A line below contains "-0.9 | -0.6 | 0.4 | -0.3 |", and a later one contains "-0.1 | -0.7 | -0.6 |". Repeat both, with every line between them, exactly.

> **Stored data entries**
***

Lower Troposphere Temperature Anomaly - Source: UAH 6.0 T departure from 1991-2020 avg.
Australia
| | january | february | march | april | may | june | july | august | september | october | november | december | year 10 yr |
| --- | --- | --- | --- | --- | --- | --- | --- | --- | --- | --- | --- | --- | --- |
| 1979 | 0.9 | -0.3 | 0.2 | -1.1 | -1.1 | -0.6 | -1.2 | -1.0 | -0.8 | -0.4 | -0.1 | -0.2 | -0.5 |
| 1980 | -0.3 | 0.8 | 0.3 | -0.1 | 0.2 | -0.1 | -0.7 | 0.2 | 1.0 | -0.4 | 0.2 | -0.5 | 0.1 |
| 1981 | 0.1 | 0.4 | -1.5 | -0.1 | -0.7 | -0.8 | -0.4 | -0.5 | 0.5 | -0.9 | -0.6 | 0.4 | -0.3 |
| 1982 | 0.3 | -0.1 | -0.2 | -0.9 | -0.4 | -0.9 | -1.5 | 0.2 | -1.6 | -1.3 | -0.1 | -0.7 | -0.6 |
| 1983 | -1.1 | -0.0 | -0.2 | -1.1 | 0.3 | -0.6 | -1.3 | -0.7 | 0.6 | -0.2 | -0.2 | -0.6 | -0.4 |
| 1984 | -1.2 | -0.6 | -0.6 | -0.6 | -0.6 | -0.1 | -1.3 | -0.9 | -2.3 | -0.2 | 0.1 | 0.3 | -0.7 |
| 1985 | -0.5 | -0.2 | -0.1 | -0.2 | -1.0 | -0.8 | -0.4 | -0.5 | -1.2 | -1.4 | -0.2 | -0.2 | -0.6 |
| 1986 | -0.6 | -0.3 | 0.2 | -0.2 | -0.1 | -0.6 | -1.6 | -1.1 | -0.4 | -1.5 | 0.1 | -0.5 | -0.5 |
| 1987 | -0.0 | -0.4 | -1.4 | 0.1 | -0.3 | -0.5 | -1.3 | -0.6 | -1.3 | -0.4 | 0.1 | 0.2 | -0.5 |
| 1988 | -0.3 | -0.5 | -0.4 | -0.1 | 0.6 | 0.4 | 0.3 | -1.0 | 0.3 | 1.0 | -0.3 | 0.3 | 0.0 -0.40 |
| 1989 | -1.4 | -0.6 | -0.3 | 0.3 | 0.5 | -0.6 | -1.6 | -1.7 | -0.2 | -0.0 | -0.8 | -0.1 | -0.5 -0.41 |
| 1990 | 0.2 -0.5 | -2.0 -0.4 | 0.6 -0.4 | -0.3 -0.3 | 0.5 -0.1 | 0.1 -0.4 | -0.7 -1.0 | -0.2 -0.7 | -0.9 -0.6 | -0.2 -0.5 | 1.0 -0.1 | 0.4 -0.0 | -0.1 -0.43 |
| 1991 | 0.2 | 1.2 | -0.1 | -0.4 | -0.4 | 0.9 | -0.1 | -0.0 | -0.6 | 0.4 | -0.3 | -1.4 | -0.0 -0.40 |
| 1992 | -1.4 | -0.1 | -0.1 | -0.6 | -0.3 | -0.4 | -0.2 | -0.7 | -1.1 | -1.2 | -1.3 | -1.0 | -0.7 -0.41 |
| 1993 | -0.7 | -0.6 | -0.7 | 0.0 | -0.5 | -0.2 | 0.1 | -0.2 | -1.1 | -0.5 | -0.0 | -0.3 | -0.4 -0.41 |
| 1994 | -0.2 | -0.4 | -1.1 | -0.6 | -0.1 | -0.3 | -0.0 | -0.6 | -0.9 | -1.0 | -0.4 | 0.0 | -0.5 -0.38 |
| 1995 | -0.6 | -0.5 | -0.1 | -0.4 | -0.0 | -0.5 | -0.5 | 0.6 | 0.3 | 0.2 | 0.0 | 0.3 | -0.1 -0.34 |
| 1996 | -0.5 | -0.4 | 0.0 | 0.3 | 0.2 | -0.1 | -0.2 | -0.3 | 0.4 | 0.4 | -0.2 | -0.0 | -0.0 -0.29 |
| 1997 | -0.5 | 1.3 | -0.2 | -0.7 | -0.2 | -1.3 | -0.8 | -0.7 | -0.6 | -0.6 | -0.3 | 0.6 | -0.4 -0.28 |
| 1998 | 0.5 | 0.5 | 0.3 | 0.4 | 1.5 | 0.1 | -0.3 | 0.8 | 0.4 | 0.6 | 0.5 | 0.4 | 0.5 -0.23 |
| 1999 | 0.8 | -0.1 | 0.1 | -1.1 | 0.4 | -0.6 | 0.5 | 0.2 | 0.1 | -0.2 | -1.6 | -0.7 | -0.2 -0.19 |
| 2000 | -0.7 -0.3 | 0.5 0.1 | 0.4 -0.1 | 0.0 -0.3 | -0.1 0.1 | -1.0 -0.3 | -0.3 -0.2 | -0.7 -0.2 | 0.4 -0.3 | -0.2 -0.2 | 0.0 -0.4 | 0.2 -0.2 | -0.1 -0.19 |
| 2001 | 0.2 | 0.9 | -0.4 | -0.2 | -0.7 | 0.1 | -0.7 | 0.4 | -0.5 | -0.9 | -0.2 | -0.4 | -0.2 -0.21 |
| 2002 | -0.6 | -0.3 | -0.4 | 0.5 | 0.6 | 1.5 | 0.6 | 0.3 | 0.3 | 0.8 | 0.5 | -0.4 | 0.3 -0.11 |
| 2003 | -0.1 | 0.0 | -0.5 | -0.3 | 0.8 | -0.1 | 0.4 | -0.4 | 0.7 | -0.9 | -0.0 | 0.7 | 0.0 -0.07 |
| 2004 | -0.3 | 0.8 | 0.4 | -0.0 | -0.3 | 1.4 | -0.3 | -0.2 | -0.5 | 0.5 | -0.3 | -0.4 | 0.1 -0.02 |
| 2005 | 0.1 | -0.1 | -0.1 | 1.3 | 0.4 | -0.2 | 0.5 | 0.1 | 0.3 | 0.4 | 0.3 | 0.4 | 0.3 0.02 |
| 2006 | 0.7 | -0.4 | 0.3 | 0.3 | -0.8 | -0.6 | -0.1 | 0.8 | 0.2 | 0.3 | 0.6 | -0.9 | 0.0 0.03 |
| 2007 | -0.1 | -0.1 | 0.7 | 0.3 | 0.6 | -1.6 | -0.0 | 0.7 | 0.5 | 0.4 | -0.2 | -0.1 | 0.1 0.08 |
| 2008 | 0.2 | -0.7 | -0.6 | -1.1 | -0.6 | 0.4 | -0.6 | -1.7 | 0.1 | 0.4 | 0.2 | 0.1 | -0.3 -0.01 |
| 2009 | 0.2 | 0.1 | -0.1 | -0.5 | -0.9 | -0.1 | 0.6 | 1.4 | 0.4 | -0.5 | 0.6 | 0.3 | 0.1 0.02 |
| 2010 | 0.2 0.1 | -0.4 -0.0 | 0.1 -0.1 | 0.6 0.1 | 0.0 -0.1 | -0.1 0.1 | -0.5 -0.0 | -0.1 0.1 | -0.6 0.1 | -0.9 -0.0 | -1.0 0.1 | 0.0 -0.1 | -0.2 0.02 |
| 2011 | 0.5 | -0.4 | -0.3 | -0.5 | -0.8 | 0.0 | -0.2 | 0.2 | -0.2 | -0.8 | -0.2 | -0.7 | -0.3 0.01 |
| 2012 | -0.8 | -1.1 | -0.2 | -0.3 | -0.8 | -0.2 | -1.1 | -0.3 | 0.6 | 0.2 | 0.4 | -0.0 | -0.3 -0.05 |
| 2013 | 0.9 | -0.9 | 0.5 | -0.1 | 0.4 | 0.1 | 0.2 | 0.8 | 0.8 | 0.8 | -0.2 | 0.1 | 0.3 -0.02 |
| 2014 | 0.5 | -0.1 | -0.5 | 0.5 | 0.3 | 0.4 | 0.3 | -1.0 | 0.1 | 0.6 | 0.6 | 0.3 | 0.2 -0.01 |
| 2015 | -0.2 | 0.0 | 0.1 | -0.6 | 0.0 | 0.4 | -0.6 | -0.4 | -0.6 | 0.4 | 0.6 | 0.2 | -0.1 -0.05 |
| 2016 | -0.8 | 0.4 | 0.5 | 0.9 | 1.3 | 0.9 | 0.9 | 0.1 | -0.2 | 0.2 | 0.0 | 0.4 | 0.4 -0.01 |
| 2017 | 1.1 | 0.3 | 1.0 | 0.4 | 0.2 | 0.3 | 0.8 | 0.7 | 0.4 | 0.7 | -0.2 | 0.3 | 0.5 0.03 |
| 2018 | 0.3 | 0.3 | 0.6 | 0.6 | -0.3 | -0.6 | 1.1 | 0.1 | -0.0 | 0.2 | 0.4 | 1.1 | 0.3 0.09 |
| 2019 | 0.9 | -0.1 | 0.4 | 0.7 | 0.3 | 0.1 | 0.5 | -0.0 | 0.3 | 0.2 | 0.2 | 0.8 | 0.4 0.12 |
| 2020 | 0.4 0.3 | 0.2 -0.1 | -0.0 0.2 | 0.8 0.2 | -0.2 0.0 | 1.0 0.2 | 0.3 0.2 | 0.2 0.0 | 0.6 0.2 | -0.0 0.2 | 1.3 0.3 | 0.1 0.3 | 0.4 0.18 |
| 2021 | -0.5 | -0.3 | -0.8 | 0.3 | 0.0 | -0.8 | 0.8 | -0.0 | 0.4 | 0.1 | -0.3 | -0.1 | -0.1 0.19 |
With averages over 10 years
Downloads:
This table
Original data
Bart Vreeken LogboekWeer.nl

***

> **Expected output**
| 1981 | 0.1 | 0.4 | -1.5 | -0.1 | -0.7 | -0.8 | -0.4 | -0.5 | 0.5 | -0.9 | -0.6 | 0.4 | -0.3 |
| 1982 | 0.3 | -0.1 | -0.2 | -0.9 | -0.4 | -0.9 | -1.5 | 0.2 | -1.6 | -1.3 | -0.1 | -0.7 | -0.6 |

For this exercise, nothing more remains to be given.